And while we're at it, we can create the rest of the file system hierarchy. This is actually standardized and applications often assume this is the way you're doing it, but you can often do what you want. You can find more info in this here.

$ mkdir -p {dev,etc,home,lib}
$ mkdir -p {mnt,opt,proc,srv,sys}
$ mkdir -p var/{lib,lock,log,run,spool}
$ install -d -m 0750 root
$ install -d -m 1777 tmp
$ mkdir -p usr/{include,lib,share,src}

We'll copy our binaries over.

$ cp /path/to/busybox usr/bin/busybox
$ cp /path/to/bzImage boot/bzImage

You can call every busybox utility by supplying the utility as argument, like so: busybox ls --help. But busybox also detects by what name it is called and then executes that utility. So you can put symlinks for each utility and busybox can figure out which utility you want by the symlink's name.

for util in $(./usr/bin/busybox --list-full); do
  ln -s /usr/bin/busybox $util
done

These symlinks might be incorrect from outside the system because of the absolute path, but they work just fine from within the booted system.

The Boot Loader

The next step is to install the bootloader, the program that loads our kernel in memory and starts it.

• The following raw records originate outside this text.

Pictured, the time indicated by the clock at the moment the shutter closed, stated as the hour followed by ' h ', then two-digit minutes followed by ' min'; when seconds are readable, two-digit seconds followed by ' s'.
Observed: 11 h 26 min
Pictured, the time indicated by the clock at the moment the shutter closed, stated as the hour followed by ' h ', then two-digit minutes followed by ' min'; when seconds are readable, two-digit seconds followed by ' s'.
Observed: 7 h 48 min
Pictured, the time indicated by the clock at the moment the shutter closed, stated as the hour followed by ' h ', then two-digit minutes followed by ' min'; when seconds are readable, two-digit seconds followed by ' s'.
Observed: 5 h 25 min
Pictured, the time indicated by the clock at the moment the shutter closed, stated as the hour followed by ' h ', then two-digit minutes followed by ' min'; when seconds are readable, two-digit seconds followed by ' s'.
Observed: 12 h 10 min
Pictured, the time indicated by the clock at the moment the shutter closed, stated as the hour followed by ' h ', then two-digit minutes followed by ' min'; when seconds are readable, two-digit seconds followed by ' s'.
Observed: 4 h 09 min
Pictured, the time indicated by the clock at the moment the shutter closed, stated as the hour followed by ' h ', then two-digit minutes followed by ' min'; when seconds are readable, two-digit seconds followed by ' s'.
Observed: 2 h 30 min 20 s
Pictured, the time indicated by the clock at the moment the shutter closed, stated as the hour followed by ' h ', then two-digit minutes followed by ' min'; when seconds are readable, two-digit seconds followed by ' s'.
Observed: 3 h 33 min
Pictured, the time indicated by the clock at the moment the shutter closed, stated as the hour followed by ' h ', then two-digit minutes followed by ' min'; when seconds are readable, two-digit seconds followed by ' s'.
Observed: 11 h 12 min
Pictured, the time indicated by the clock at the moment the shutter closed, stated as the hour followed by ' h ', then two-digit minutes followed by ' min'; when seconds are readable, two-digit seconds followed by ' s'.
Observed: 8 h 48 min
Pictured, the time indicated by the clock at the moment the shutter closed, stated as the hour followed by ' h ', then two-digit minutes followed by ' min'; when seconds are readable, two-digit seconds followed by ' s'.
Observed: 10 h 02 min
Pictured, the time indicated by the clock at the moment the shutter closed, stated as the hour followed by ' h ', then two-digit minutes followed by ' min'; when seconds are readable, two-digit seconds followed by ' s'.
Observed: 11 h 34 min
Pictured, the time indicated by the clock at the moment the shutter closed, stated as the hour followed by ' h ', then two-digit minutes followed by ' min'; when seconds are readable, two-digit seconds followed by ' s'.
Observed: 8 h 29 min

For this we use GRUB, one of the most widely used bootloaders. It has a ton of features but we are going to keep it very simple. Installing it is very simple, we just do this:

grub-install --modules=part_msdos --target=i386-pc --boot-directory="$PWD/boot" /dev/loop0

The --target=i386-pc tells grub to use the simple msdos MBR bootloader. This is often the default but this can vary from machine to machine so you better specify it here. The --boot-directory options tells grub to install the grub files in /boot inside the image instead of the /boot of your current system. --modules=part_msdos is a workaround for a bug in Ubuntu's grub. When you use losetup -P, grub doesn't detect the root device correctly and doesn't think it needs to support msdos partition tables and won't be able to find the root partition.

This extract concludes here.